Remittance Slowdown, Wake-Up Call for Latin America
Friday, March 14, 2008; 12:00 AM
WASHINGTON -- Jesus Antonio Soriano had long wanted to give something back to his native Chalatenango, a province in northern El Salvador devastated by civil war in the 1980s. And so four years ago, the agronomist, with three partners, developed a plan to improve land values and create jobs by building a residential and recreational center. The Chalate Country Club now employs 60 people full-time and pays them at least twice what most jobs in the area would bring.
Initially, investment was slow in coming to Soriano's development. Then two years ago, he began offering the $16,500, 400-square-yard lots to Salvadorans living abroad. Almost at the same time, the Millennium Challenge Corporation, President Bush's "smart aid" program, launched its $461 million, five-year initiative in education and basic infrastructure for northern El Salvador.
Sales took off. Soriano credits the clout of the MCC and its plans to improve roads in Chalatenango with making his club a more attractive investment. But he is most grateful to Salvadorans in the United States. "Our project wouldn't have succeeded if it weren't for all our brothers and sisters living here," Soriano told me last month in Washington.
Gratitude aside, Soriano has grown particularly anxious in recent months about his project's dependence on riches outside of El Salvador. In particular, he is concerned that an economic downturn will choke off funds from Salvadorans in the United States, some of whom have already fallen behind on their payments to him.
While economists predict that a recession in the U.S. will have a major impact among its closest trading partners such as El Salvador, Latin Americans don't have to read macroeconomic indexes to feel the pinch. As manufacturing and construction slow in the U.S., and the amount of work dwindles, immigrant laborers are having a hard time making ends meet, let alone sending money back home.
Just last week, Mexico's central bank reported that remittances, the second-biggest source of dollars into Mexico after oil, fell in January to $1.65 billion, a 5.9 percent drop from January 2007 -- the largest since Banco de Mexico began keeping records in 1995. For El Salvador, remittances grew just 1.7 percent in January compared with January 2007, a significant plunge in a growth rate that had soared to 14 percent in 2007 and 25 percent in 2006. Overall, for the first time since 2000, remittances to Latin America experienced only single-digit growth last year, about 7 percent, the Inter-American Development Bank reported this week.
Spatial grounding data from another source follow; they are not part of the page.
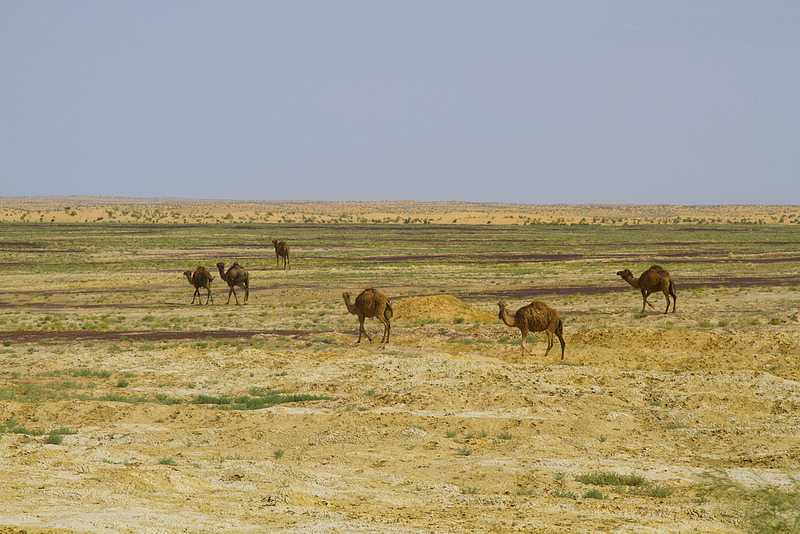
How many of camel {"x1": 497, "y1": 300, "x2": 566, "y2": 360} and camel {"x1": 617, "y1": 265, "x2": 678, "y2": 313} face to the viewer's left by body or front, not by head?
2

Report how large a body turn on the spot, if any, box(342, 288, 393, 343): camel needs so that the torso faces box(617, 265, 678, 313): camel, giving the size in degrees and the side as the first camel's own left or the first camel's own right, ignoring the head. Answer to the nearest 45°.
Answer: approximately 135° to the first camel's own right

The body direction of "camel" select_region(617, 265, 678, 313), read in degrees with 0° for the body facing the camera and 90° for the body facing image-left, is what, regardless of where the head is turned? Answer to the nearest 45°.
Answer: approximately 90°

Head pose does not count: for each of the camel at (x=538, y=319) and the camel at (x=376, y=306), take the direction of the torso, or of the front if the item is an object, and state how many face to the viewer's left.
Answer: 2

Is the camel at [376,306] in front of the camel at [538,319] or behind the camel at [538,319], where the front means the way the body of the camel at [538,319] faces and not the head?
in front

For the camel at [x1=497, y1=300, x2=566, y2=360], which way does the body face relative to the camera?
to the viewer's left

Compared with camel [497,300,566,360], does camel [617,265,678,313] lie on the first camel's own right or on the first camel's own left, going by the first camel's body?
on the first camel's own right

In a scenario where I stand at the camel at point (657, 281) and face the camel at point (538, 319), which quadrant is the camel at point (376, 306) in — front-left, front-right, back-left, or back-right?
front-right

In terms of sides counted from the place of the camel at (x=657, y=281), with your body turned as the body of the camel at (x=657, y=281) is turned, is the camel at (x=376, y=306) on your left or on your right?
on your left

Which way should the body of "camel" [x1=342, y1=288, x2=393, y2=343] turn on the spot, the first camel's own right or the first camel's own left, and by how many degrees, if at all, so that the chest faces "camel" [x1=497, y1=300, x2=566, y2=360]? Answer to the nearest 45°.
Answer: approximately 135° to the first camel's own left

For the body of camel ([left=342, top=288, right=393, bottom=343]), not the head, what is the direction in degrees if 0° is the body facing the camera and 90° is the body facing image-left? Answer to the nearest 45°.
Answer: approximately 90°
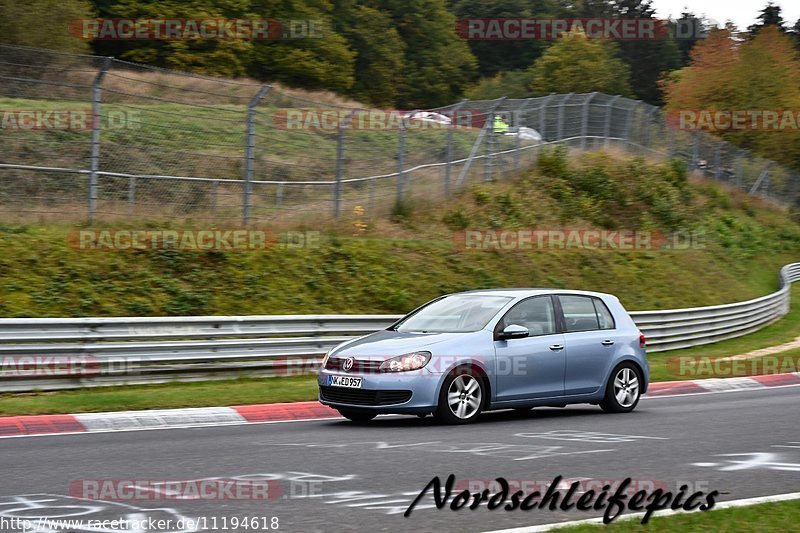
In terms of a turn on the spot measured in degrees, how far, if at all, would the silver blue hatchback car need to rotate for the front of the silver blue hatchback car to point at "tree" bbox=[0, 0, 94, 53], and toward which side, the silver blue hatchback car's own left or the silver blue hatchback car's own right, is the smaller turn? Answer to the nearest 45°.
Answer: approximately 90° to the silver blue hatchback car's own right

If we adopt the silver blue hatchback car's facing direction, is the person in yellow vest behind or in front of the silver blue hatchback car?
behind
In the past, remittances have traditionally increased in times of greatest need, such as in response to economic slumps or natural disasters. Remittances rose significantly after Mexico's 1995 financial crisis and following hurricanes in Central America. This time around, if countries such as El Salvador also enter an economic downturn, the possibility of a remittance surge to help soften the blow is remote.
Remittances to Latin American countries -- which multiplied 25 times between 1980 and 2005 -- have been largely taken for granted. Humberto Lopez, lead economist for Central America at the World Bank, explained the mind-set: "Up until a couple years ago the consensus was that remittances were here to stay." Now however, there is "a very strong trend change."
While the change could be temporary, the remittance slowdown should serve as a wake-up call to regional leaders. That is particularly true for those countries such as the Dominican Republic, Haiti, Honduras, Jamaica, Nicaragua and El Salvador where remittances have come to represent 10 percent or more of gross domestic product.
Vincent Ruddy, the MCC's resident country director for El Salvador, said the corporation is in fact trying to support initiatives that reduce the reliance on money sent from workers abroad. One of the MCC's goals, he said in a recent interview, is to help small farmers switch from low-value crops such as beans, basic grains or corn, which carry very low profits, to high-value products such as avocados, strawberries and other fruits. Ruddy says such projects will enable local workers to "make more money or as much as the people who are emigrating."
Narrowing the income gap is no doubt a worthy goal, particularly as it has been a significant incentive behind emigration. But if such projects reduce remittance dependence -- and therefore encourage greater self-reliance -- they will be doubly beneficial. Until that time, however, remittance dependence has set Latin America up for some hard days ahead as the region's economies slow in tandem with that of the United States.